M. B.-Subrayar la relevancia de lo sensorial es en mí una actitud esencial, tiene que ver con mis preferencias literarias, con mi mirada hacia el mundo. Las grandes palabras, las abstractas, nunca están en mis textos, “libertad” o “esperanza” no se pueden asir ni percibir, ninguno de estos grandes conceptos que tienen significado diferente en función de quién las pronuncia y de qué retórica se oculta detrás. La percepción sensorial es como una garantía de realidad, aunque luego es interesante observar cuándo esta percepción deja de ser esta garantía. Por ejemplo, a menudo uno recuerda con nitidez cosas que son falsas -esto me interesa mucho-, también les sucede a los personajes de mis libros. Ocurre en la vida real: la acción de la novela en la que trabajo transcurre en Dresden y, muchos testimonios, entonces niños o jóvenes, me han contado historias de cuando la ciudad fue bombardeada, el 13 de febrero de 1945; dicen recordarlo, están absolutamente convencidos, pero yo sé que no son recuerdos reales. Hay una historia, por ejemplo, que en mi novela jugará un papel, porque me fascina: cuando el bombardeo la gente se refugió en un parque de la ciudad. Al lado está el zoológico, y se cuenta que los animales salvajes huyeron del zoo y pasaron la noche plácidamente con los fugitivos. Esto no es cierto. Es una escena bíblica: la calma reinaba entra las criaturas divinas. Había instrucciones de matar a los animales peligrosos si esto sucedía, y así se hizo. Sin embargo se cuenta aquella historia, y yo no puedo negársela al que me la explica, forma parte de su recuerdo y de su identidad, aunque yo sepa que no es cierto. Uno se da cuenta de que trabajar con la memoria es peligroso.

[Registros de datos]
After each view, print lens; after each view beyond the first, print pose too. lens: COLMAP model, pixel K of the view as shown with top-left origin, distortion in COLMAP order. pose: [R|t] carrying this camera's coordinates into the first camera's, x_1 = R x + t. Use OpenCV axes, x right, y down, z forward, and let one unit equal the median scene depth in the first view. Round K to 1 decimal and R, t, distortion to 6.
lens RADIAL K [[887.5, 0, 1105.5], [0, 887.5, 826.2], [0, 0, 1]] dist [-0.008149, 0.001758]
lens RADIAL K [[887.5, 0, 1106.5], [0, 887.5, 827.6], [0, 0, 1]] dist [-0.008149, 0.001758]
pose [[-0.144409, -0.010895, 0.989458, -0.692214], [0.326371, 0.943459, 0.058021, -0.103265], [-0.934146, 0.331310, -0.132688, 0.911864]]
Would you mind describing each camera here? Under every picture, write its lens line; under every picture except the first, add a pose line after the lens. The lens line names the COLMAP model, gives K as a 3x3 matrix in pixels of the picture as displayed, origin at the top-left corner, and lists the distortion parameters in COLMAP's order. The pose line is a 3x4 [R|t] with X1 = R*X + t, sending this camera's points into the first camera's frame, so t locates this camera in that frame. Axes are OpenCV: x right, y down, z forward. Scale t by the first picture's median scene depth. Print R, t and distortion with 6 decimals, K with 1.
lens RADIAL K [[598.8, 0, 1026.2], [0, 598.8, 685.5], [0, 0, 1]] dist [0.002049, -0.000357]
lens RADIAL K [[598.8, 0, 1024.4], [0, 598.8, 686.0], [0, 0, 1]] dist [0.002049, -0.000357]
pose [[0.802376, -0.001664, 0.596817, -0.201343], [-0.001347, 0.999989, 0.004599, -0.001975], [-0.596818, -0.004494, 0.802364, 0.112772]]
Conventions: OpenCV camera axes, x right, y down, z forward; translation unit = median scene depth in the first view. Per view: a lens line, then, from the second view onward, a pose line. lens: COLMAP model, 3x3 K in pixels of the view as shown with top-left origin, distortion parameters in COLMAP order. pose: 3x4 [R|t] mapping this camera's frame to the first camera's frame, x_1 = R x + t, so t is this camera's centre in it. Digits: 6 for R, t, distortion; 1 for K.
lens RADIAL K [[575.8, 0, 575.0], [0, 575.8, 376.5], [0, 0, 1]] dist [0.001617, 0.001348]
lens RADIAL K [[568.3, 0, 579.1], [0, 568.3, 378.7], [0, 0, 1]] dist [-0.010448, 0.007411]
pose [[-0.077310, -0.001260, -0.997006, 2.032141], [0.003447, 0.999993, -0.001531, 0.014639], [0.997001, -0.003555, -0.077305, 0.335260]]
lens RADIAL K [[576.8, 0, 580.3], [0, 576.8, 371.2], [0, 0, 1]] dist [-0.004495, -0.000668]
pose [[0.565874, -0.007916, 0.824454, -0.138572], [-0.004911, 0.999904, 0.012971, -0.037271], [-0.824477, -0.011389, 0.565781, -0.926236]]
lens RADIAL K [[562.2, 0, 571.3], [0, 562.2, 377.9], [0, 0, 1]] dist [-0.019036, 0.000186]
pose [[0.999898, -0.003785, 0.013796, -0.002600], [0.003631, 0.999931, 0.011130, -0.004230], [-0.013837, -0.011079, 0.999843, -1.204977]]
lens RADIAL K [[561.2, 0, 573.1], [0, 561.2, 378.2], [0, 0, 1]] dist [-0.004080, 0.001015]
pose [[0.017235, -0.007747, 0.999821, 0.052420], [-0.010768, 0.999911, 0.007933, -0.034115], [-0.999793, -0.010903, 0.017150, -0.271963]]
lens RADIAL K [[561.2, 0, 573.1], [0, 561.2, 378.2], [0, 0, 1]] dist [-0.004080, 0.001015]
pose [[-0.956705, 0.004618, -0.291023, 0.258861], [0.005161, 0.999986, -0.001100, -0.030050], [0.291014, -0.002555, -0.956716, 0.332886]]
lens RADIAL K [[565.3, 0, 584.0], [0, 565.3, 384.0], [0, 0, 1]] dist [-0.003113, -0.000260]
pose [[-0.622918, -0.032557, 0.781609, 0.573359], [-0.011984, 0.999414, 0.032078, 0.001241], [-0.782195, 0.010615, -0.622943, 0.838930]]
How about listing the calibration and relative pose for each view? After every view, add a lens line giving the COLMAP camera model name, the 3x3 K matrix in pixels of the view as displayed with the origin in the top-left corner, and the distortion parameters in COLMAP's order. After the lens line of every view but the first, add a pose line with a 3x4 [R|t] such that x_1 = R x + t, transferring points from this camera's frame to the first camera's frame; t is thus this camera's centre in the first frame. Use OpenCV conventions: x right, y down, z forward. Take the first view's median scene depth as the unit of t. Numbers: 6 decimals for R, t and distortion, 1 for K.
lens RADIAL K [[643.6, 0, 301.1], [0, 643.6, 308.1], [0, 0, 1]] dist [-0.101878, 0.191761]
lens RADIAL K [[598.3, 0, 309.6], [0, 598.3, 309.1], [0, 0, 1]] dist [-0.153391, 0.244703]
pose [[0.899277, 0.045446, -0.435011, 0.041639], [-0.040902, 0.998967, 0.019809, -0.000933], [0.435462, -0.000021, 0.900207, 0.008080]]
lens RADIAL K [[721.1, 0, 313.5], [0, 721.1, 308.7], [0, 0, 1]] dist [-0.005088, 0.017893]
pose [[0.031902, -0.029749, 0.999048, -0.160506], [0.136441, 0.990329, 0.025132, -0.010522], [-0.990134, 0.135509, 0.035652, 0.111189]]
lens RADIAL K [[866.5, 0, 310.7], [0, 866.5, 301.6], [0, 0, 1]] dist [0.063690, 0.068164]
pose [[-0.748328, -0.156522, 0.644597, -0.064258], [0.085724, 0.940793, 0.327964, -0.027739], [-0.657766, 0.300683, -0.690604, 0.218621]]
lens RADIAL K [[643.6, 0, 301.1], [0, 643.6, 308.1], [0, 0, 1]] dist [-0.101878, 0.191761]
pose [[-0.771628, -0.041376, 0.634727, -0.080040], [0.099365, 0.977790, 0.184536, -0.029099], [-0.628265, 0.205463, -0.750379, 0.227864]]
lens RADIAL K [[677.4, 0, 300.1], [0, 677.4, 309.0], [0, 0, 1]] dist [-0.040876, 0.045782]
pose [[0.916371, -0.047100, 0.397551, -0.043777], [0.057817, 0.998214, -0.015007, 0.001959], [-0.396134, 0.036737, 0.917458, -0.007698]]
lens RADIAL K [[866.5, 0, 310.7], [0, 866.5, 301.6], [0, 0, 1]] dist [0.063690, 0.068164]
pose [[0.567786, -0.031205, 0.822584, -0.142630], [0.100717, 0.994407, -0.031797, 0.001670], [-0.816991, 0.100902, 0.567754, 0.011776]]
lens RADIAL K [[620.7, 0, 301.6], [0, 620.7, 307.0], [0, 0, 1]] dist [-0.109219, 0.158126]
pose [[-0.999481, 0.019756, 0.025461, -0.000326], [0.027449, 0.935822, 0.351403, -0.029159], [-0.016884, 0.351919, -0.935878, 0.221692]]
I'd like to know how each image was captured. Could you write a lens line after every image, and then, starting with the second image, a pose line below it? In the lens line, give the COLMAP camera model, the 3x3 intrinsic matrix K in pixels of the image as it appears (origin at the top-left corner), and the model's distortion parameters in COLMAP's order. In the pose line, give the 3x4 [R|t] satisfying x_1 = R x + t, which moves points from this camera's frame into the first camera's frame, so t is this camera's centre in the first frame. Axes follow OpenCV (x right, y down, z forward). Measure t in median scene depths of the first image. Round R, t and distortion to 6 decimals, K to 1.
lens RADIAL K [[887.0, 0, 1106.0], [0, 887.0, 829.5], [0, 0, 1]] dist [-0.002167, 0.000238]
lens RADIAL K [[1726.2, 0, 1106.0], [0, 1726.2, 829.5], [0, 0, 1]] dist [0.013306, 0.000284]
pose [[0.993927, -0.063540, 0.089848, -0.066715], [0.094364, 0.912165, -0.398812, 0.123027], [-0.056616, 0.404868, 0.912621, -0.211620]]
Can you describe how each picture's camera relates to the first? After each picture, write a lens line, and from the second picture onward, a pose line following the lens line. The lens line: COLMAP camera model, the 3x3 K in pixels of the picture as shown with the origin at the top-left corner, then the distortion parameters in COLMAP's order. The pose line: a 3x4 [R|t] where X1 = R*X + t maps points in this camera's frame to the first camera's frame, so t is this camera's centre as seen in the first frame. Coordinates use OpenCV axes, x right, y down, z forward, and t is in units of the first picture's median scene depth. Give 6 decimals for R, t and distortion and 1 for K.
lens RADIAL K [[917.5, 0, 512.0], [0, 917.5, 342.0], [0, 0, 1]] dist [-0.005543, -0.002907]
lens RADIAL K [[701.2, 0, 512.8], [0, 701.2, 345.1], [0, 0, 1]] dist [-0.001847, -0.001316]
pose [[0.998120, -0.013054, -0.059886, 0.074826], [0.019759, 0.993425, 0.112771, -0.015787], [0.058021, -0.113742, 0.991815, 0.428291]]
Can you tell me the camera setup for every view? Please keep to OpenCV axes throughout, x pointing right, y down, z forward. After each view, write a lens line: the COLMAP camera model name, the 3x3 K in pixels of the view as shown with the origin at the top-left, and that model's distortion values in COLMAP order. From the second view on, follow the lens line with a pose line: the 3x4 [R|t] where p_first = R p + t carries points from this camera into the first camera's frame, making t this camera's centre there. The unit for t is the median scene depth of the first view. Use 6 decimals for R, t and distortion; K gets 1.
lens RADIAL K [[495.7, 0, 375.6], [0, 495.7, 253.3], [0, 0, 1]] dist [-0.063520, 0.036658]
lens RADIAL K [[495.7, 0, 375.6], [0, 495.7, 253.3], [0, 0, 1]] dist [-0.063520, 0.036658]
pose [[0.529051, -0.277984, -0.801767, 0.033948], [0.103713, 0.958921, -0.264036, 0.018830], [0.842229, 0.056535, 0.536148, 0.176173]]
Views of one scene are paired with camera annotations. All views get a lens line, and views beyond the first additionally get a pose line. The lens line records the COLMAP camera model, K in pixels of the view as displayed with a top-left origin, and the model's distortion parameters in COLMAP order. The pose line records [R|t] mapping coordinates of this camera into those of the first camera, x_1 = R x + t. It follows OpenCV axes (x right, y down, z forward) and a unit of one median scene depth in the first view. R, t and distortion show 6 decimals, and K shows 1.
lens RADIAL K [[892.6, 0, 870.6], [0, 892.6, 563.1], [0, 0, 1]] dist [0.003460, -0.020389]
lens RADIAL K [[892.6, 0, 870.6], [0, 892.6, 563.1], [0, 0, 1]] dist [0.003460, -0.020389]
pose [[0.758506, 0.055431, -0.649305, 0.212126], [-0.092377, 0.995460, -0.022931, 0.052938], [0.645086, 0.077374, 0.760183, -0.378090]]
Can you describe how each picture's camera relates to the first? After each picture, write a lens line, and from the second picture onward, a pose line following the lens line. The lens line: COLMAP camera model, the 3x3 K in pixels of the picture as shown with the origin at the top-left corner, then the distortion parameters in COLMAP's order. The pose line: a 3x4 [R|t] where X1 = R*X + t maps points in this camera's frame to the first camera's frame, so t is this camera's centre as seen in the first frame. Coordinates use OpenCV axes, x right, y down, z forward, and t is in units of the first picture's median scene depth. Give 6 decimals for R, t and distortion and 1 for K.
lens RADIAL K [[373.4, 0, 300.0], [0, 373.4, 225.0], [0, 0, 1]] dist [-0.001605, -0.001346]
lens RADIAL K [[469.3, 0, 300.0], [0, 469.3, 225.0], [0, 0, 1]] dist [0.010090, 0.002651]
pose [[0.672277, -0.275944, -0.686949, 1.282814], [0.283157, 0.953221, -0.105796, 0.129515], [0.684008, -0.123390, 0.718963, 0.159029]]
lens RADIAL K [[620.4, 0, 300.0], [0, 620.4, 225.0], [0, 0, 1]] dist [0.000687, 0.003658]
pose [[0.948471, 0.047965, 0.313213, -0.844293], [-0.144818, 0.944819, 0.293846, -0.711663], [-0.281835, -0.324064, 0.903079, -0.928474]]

__Tarea a realizar__.
Enumera, según el texto sobre la memoria, todo lo que cuenta la historia del bombardeo de Dresden que sucedió en el parque y con los animales del zoológico.

__Solución del ejercicio__.
- La gente se refugió en un parque de la ciudad.
- Los animales salvajes huyeron del zoológico.
- Los animales pasaron la noche plácidamente con los fugitivos.